Il “doomscrolling” è un fenomeno che sta guadagnando sempre più attenzione nell’era digitale. Derivato dalle parole “doom” (rovina) e “scrolling” (scorrimento), descrive l’abitudine compulsiva di scorrere continuamente contenuti negativi sui social media o sulle piattaforme di notizie. Questa pratica, apparentemente controintuitiva, è alimentata da una serie di fattori psicologici e sociali.
Doomscrolling: il lato oscuro
La nostra predisposizione naturale a concentrarci sugli eventi negativi, un retaggio evolutivo che ci ha aiutato a percepire minacce e pericoli, gioca un ruolo chiave nel doomscrolling.

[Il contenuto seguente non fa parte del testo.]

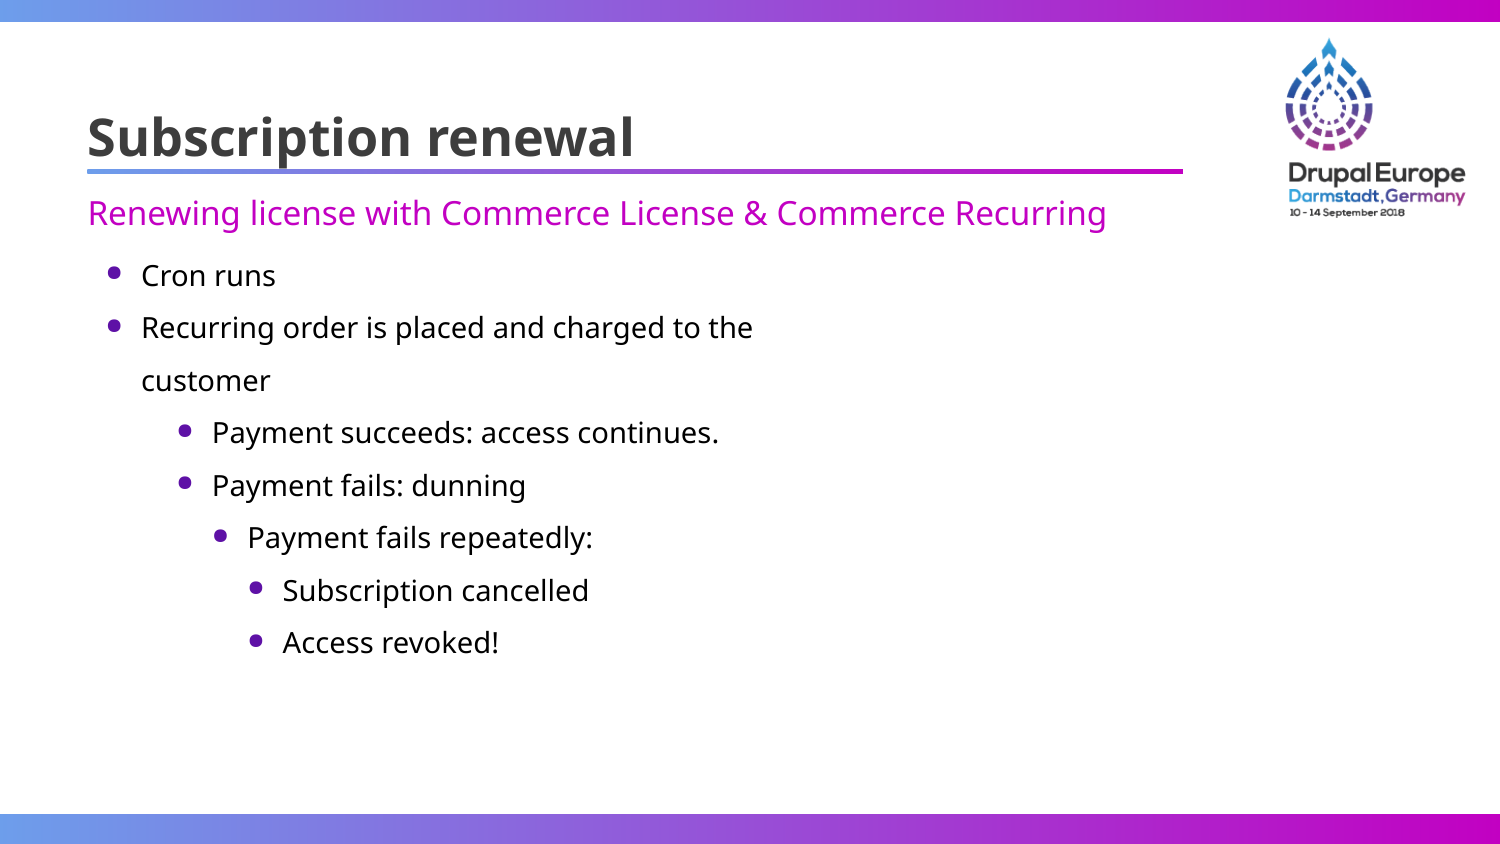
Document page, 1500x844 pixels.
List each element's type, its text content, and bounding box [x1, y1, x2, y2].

Questo istinto ancestrale si manifesta oggi nella nostra attrazione verso notizie tragiche o allarmanti. Ma c’è di più: la dipendenza dai dispositivi digitali, con le loro notifiche incessanti e l’approccio algoritmico delle piattaforme social, crea un ciclo di gratificazione immediata difficile da interrompere. L’ansia di perdere informazioni rilevanti spinge le persone a scorrere ininterrottamente, nonostante l’impatto negativo sulla salute mentale.
Il contesto sociale moderno amplifica ulteriormente il fenomeno. Viviamo in un mondo iperconnesso, dove c’è una pressione costante per rimanere aggiornati e partecipare alle conversazioni online. La paura di sentirsi esclusi o di non essere al passo con le ultime notizie spinge molti a cadere nella spirale del doomscrolling. A ciò si aggiunge la diffusione di notizie false o sensazionalistiche, che possono scatenare paure irrazionali e ansie, spingendo le persone a cercare ulteriori dettagli e a immergersi ancora di più in questo ciclo distruttivo.
Infine, la natura stessa delle piattaforme di notizie e dei social media contribuisce al problema. Gli algoritmi delle reti sociali sono progettati per mostrare contenuti che generano più interazioni, spesso notizie negative o sensazionali. Questo meccanismo di feedback positivo rinforza l’abitudine di cercare e consumare continuamente contenuti negativi.